■ Written task
Each line of the data must be copied exactly.

[Start of section]

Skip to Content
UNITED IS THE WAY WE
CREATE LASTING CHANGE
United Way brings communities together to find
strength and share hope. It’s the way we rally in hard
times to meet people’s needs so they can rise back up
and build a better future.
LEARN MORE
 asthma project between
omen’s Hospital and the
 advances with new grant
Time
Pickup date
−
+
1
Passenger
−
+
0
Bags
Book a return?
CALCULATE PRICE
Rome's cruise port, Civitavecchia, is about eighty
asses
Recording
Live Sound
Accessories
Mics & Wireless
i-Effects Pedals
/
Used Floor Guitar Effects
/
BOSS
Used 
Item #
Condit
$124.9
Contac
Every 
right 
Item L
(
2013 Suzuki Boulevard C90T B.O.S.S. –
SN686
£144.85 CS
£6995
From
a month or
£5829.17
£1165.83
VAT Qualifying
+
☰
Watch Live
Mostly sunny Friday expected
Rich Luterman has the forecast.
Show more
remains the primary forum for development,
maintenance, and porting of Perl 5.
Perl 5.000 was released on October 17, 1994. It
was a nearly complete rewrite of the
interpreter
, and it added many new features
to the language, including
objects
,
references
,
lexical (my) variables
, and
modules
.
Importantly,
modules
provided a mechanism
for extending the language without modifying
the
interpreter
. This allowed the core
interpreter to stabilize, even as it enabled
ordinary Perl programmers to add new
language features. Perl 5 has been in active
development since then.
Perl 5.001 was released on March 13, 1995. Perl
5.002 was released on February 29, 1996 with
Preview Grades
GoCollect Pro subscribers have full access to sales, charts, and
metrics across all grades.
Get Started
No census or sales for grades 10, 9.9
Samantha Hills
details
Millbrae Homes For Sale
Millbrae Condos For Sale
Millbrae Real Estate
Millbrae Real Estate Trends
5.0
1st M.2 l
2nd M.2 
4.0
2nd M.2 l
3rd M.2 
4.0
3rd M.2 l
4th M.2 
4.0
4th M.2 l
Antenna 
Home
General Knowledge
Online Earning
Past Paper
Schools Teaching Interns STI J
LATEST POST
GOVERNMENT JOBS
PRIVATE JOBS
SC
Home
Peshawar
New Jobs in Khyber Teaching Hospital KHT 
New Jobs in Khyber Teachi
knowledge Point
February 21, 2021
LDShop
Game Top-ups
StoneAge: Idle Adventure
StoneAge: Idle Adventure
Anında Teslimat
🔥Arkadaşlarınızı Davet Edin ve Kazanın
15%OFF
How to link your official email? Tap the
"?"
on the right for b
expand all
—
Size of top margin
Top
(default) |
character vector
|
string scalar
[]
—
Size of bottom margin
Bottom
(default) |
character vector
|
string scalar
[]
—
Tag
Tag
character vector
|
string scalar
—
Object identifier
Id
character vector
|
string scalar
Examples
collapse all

[End of section]

■ Completed task
Skip to Content
UNITED IS THE WAY WE
CREATE LASTING CHANGE
United Way brings communities together to find
strength and share hope. It’s the way we rally in hard
times to meet people’s needs so they can rise back up
and build a better future.
LEARN MORE
 asthma project between
omen’s Hospital and the
 advances with new grant
Time
Pickup date
−
+
1
Passenger
−
+
0
Bags
Book a return?
CALCULATE PRICE
Rome's cruise port, Civitavecchia, is about eighty
asses
Recording
Live Sound
Accessories
Mics & Wireless
i-Effects Pedals
/
Used Floor Guitar Effects
/
BOSS
Used 
Item #
Condit
$124.9
Contac
Every 
right 
Item L
(
2013 Suzuki Boulevard C90T B.O.S.S. –
SN686
£144.85 CS
£6995
From
a month or
£5829.17
£1165.83
VAT Qualifying
+
☰
Watch Live
Mostly sunny Friday expected
Rich Luterman has the forecast.
Show more
remains the primary forum for development,
maintenance, and porting of Perl 5.
Perl 5.000 was released on October 17, 1994. It
was a nearly complete rewrite of the
interpreter
, and it added many new features
to the language, including
objects
,
references
,
lexical (my) variables
, and
modules
.
Importantly,
modules
provided a mechanism
for extending the language without modifying
the
interpreter
. This allowed the core
interpreter to stabilize, even as it enabled
ordinary Perl programmers to add new
language features. Perl 5 has been in active
development since then.
Perl 5.001 was released on March 13, 1995. Perl
5.002 was released on February 29, 1996 with
Preview Grades
GoCollect Pro subscribers have full access to sales, charts, and
metrics across all grades.
Get Started
No census or sales for grades 10, 9.9
Samantha Hills
details
Millbrae Homes For Sale
Millbrae Condos For Sale
Millbrae Real Estate
Millbrae Real Estate Trends
5.0
1st M.2 l
2nd M.2 
4.0
2nd M.2 l
3rd M.2 
4.0
3rd M.2 l
4th M.2 
4.0
4th M.2 l
Antenna 
Home
General Knowledge
Online Earning
Past Paper
Schools Teaching Interns STI J
LATEST POST
GOVERNMENT JOBS
PRIVATE JOBS
SC
Home
Peshawar
New Jobs in Khyber Teaching Hospital KHT 
New Jobs in Khyber Teachi
knowledge Point
February 21, 2021
LDShop
Game Top-ups
StoneAge: Idle Adventure
StoneAge: Idle Adventure
Anında Teslimat
🔥Arkadaşlarınızı Davet Edin ve Kazanın
15%OFF
How to link your official email? Tap the
"?"
on the right for b
expand all
—
Size of top margin
Top
(default) |
character vector
|
string scalar
[]
—
Size of bottom margin
Bottom
(default) |
character vector
|
string scalar
[]
—
Tag
Tag
character vector
|
string scalar
—
Object identifier
Id
character vector
|
string scalar
Examples
collapse all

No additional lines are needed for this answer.